[Edit difference data]
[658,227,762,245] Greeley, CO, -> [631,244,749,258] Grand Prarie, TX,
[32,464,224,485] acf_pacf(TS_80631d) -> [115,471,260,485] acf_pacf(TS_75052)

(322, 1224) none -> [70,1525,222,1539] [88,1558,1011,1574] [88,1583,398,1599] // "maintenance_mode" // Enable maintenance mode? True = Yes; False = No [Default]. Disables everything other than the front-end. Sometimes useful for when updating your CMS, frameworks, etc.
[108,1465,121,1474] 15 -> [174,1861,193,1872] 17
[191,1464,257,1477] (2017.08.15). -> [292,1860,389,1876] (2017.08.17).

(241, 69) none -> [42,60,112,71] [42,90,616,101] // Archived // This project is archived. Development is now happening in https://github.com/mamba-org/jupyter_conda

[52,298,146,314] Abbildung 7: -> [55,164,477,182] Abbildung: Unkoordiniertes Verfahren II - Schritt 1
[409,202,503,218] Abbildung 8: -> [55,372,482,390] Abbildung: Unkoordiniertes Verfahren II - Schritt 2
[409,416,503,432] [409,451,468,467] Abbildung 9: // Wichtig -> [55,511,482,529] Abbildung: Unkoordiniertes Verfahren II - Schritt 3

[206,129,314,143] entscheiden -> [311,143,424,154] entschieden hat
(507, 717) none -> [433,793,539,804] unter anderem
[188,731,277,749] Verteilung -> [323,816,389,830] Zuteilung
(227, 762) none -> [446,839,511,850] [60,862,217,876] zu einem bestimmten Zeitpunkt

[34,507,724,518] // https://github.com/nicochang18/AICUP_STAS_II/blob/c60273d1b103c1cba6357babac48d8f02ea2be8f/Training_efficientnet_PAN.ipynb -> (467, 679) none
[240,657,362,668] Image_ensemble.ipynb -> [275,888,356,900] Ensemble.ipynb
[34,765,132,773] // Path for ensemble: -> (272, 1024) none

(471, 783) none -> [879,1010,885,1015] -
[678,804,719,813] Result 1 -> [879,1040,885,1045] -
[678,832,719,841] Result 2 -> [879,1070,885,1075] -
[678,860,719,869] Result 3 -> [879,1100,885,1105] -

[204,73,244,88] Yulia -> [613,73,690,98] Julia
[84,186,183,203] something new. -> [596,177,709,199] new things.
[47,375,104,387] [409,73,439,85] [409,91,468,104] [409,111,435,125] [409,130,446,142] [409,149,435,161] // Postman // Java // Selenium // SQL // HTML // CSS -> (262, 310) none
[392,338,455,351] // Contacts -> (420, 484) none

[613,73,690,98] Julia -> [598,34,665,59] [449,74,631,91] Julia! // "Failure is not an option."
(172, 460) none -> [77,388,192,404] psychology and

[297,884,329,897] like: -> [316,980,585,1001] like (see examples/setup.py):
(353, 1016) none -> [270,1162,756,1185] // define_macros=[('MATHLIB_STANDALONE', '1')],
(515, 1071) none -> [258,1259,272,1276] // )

*Task directions:* Every record above should be output exactly.

*Solution to the exercise:*
[658,227,762,245] Greeley, CO, -> [631,244,749,258] Grand Prarie, TX,
[32,464,224,485] acf_pacf(TS_80631d) -> [115,471,260,485] acf_pacf(TS_75052)

(322, 1224) none -> [70,1525,222,1539] [88,1558,1011,1574] [88,1583,398,1599] // "maintenance_mode" // Enable maintenance mode? True = Yes; False = No [Default]. Disables everything other than the front-end. Sometimes useful for when updating your CMS, frameworks, etc.
[108,1465,121,1474] 15 -> [174,1861,193,1872] 17
[191,1464,257,1477] (2017.08.15). -> [292,1860,389,1876] (2017.08.17).

(241, 69) none -> [42,60,112,71] [42,90,616,101] // Archived // This project is archived. Development is now happening in https://github.com/mamba-org/jupyter_conda

[52,298,146,314] Abbildung 7: -> [55,164,477,182] Abbildung: Unkoordiniertes Verfahren II - Schritt 1
[409,202,503,218] Abbildung 8: -> [55,372,482,390] Abbildung: Unkoordiniertes Verfahren II - Schritt 2
[409,416,503,432] [409,451,468,467] Abbildung 9: // Wichtig -> [55,511,482,529] Abbildung: Unkoordiniertes Verfahren II - Schritt 3

[206,129,314,143] entscheiden -> [311,143,424,154] entschieden hat
(507, 717) none -> [433,793,539,804] unter anderem
[188,731,277,749] Verteilung -> [323,816,389,830] Zuteilung
(227, 762) none -> [446,839,511,850] [60,862,217,876] zu einem bestimmten Zeitpunkt

[34,507,724,518] // https://github.com/nicochang18/AICUP_STAS_II/blob/c60273d1b103c1cba6357babac48d8f02ea2be8f/Training_efficientnet_PAN.ipynb -> (467, 679) none
[240,657,362,668] Image_ensemble.ipynb -> [275,888,356,900] Ensemble.ipynb
[34,765,132,773] // Path for ensemble: -> (272, 1024) none

(471, 783) none -> [879,1010,885,1015] -
[678,804,719,813] Result 1 -> [879,1040,885,1045] -
[678,832,719,841] Result 2 -> [879,1070,885,1075] -
[678,860,719,869] Result 3 -> [879,1100,885,1105] -

[204,73,244,88] Yulia -> [613,73,690,98] Julia
[84,186,183,203] something new. -> [596,177,709,199] new things.
[47,375,104,387] [409,73,439,85] [409,91,468,104] [409,111,435,125] [409,130,446,142] [409,149,435,161] // Postman // Java // Selenium // SQL // HTML // CSS -> (262, 310) none
[392,338,455,351] // Contacts -> (420, 484) none

[613,73,690,98] Julia -> [598,34,665,59] [449,74,631,91] Julia! // "Failure is not an option."
(172, 460) none -> [77,388,192,404] psychology and

[297,884,329,897] like: -> [316,980,585,1001] like (see examples/setup.py):
(353, 1016) none -> [270,1162,756,1185] // define_macros=[('MATHLIB_STANDALONE', '1')],
(515, 1071) none -> [258,1259,272,1276] // )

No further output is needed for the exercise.